Records for processing:
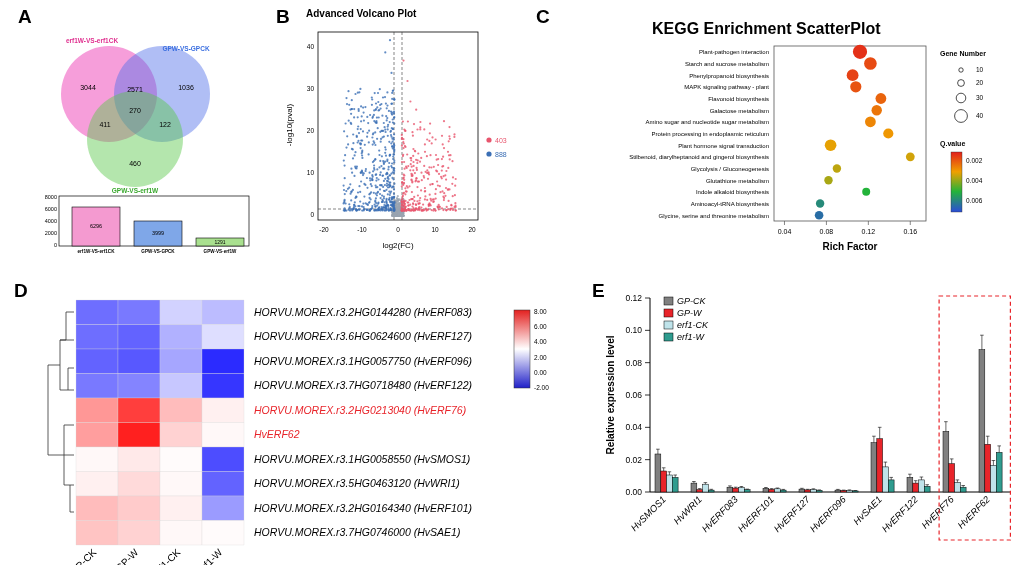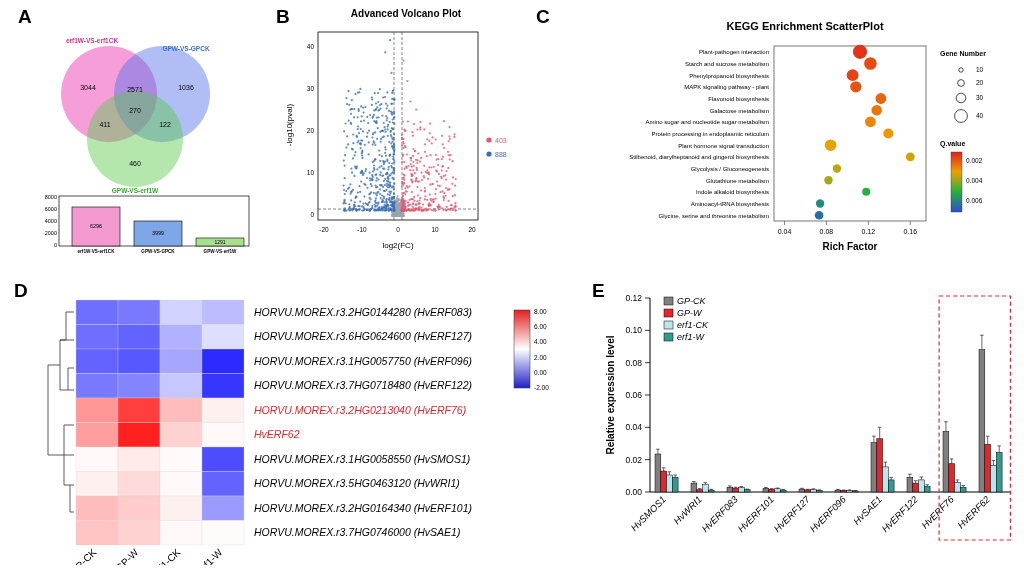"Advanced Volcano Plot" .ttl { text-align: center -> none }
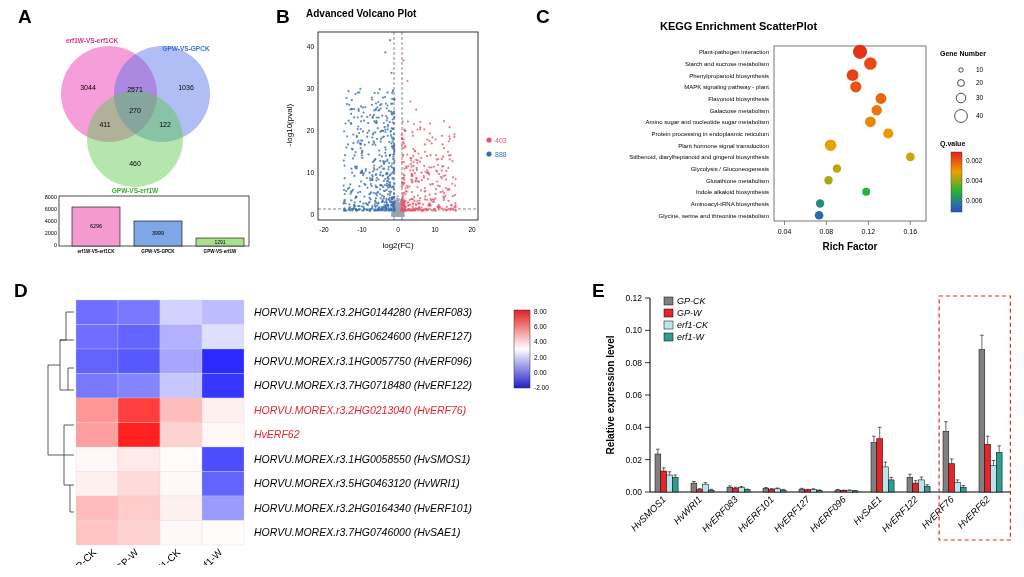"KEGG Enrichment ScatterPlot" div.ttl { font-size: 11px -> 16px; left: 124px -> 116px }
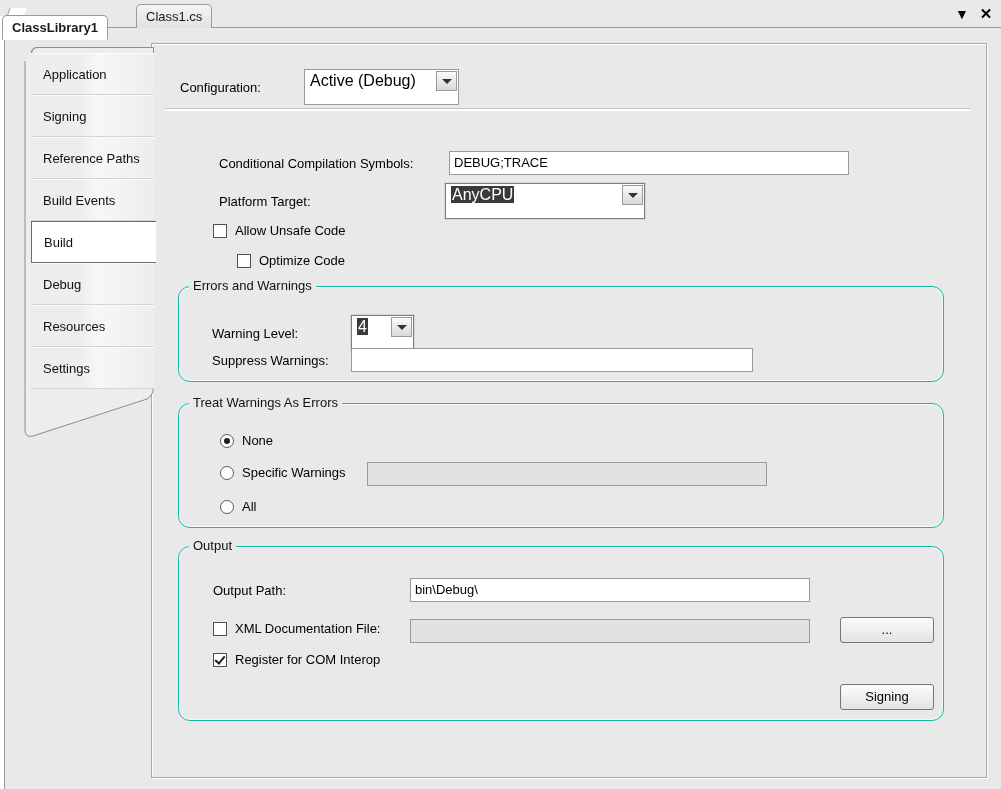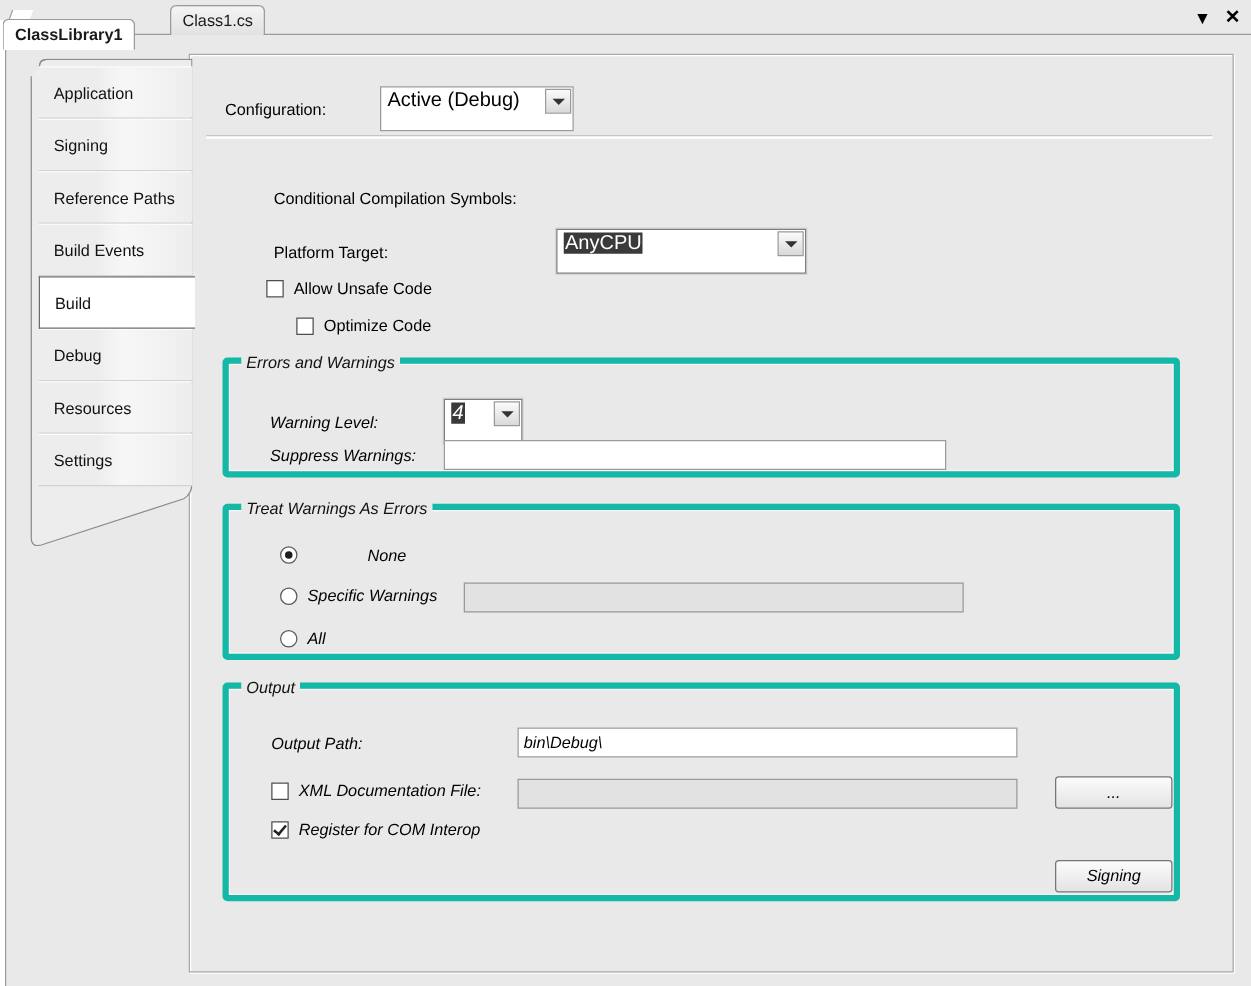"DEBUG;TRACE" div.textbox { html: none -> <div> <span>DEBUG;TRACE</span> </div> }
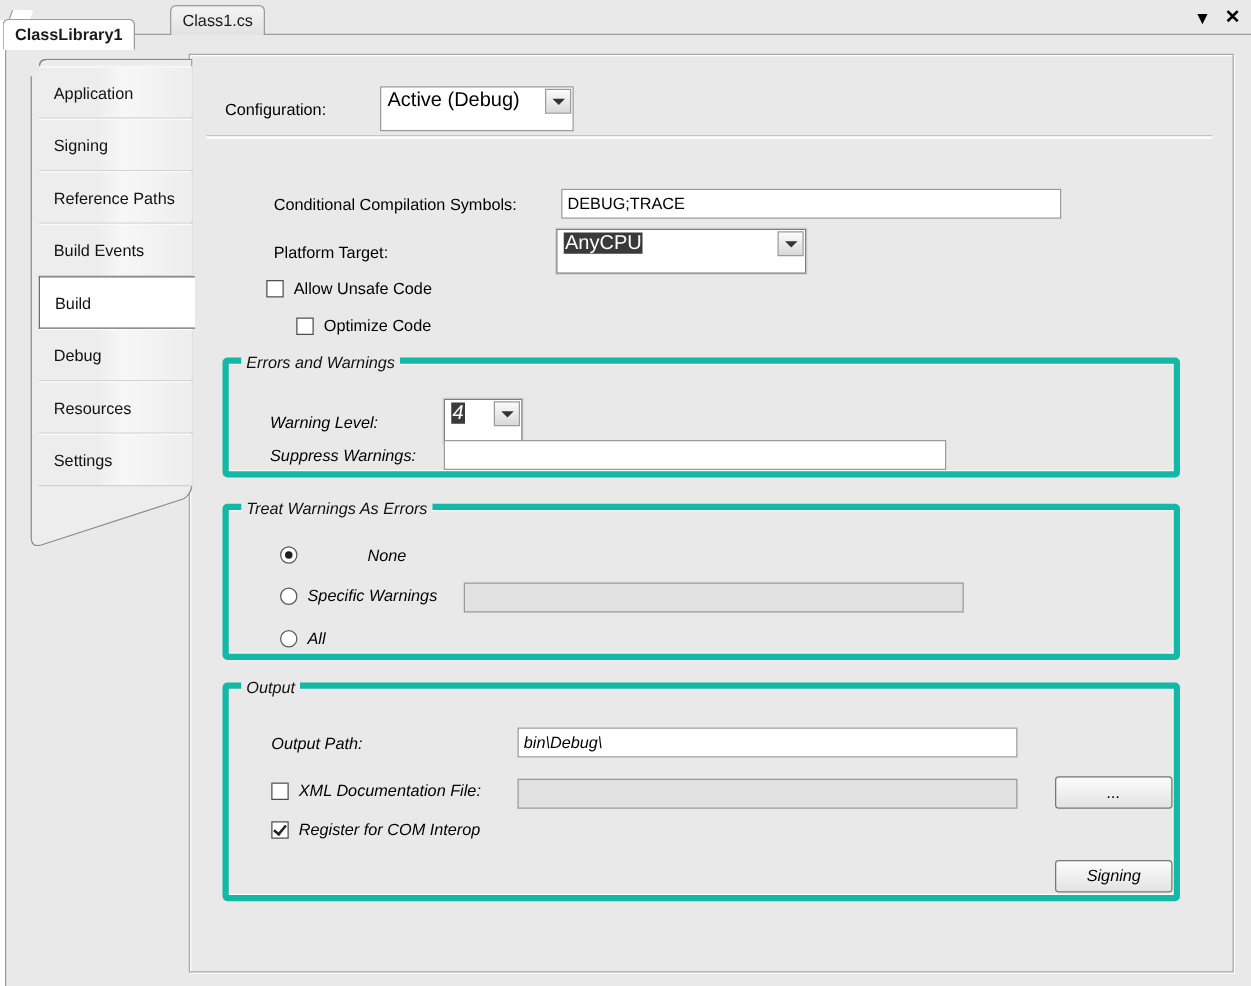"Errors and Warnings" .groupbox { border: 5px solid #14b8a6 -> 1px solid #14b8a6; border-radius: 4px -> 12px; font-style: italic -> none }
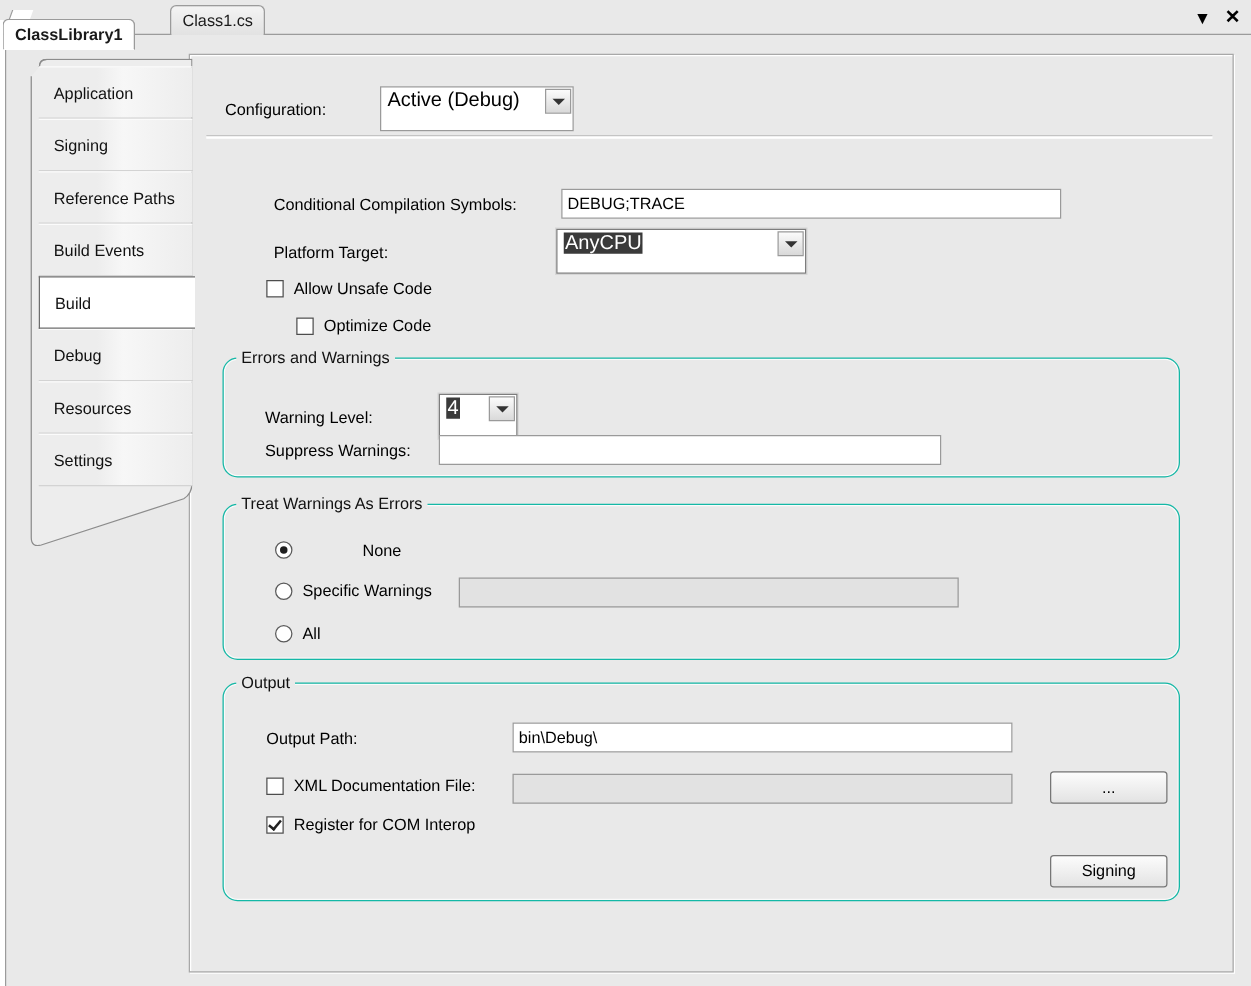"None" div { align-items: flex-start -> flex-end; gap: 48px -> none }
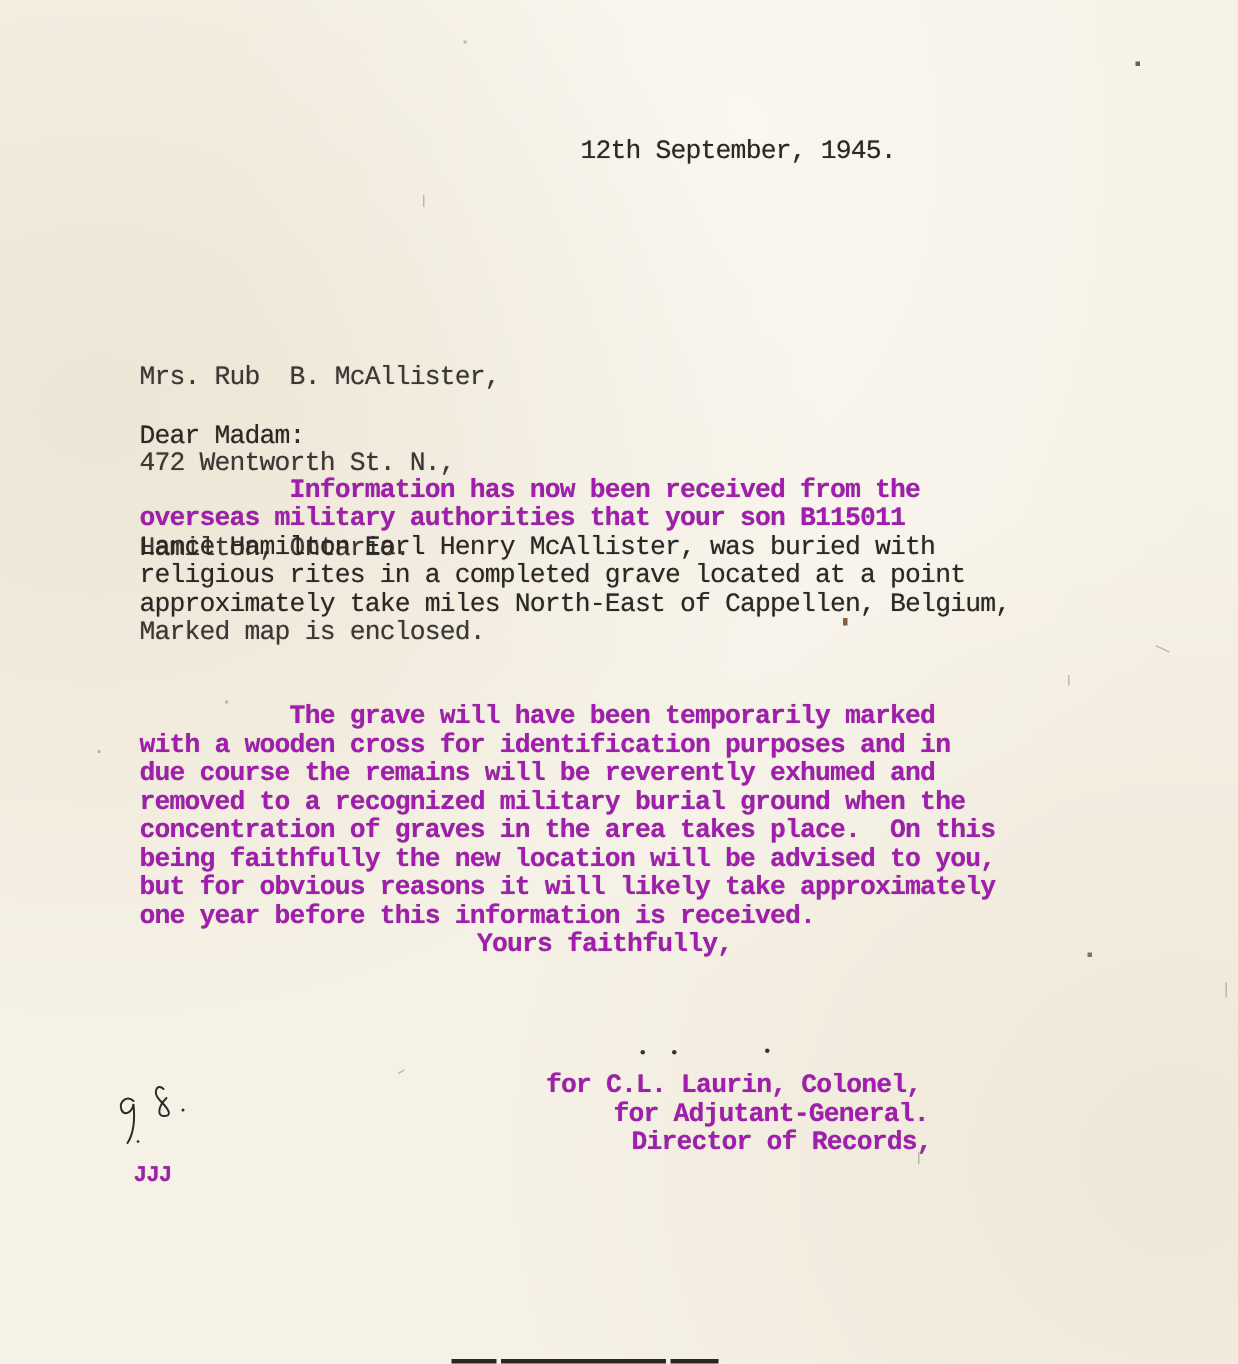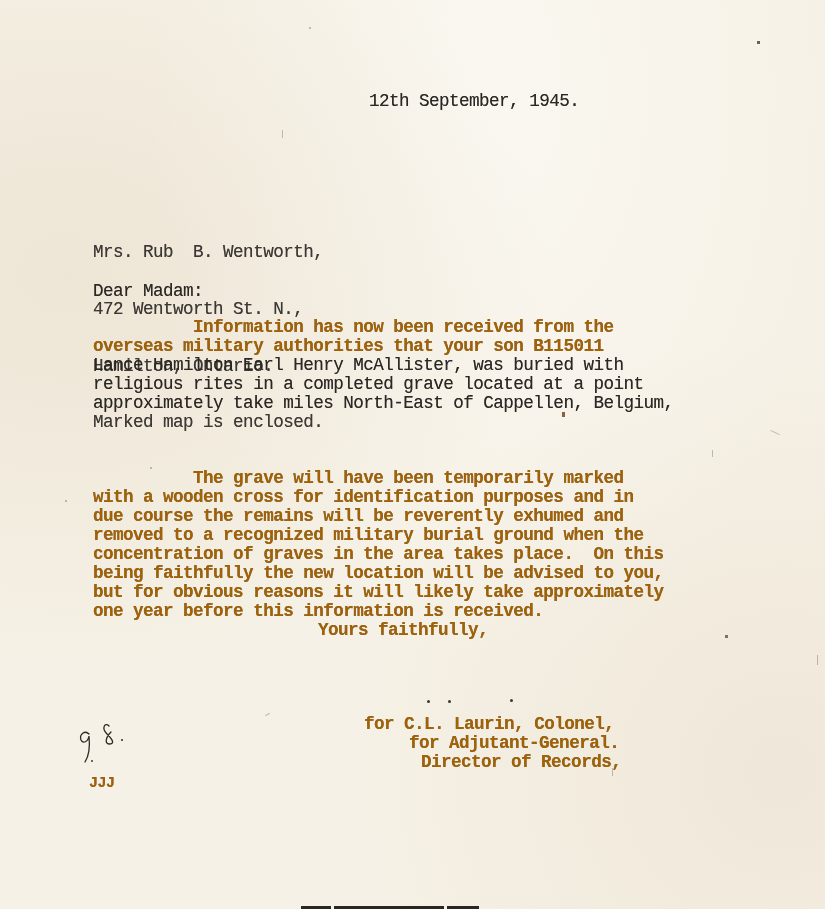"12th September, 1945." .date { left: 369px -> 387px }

What the exercise asks: Reproduce the whole of the data, word for word, and omit its pictures.

Expected answer:
"Advanced Volcano Plot" .ttl { text-align: center -> none }
"KEGG Enrichment ScatterPlot" div.ttl { font-size: 11px -> 16px; left: 124px -> 116px }
"DEBUG;TRACE" div.textbox { html: none -> <div> <span>DEBUG;TRACE</span> </div> }
"Errors and Warnings" .groupbox { border: 5px solid #14b8a6 -> 1px solid #14b8a6; border-radius: 4px -> 12px; font-style: italic -> none }
"None" div { align-items: flex-start -> flex-end; gap: 48px -> none }
"12th September, 1945." .date { left: 369px -> 387px }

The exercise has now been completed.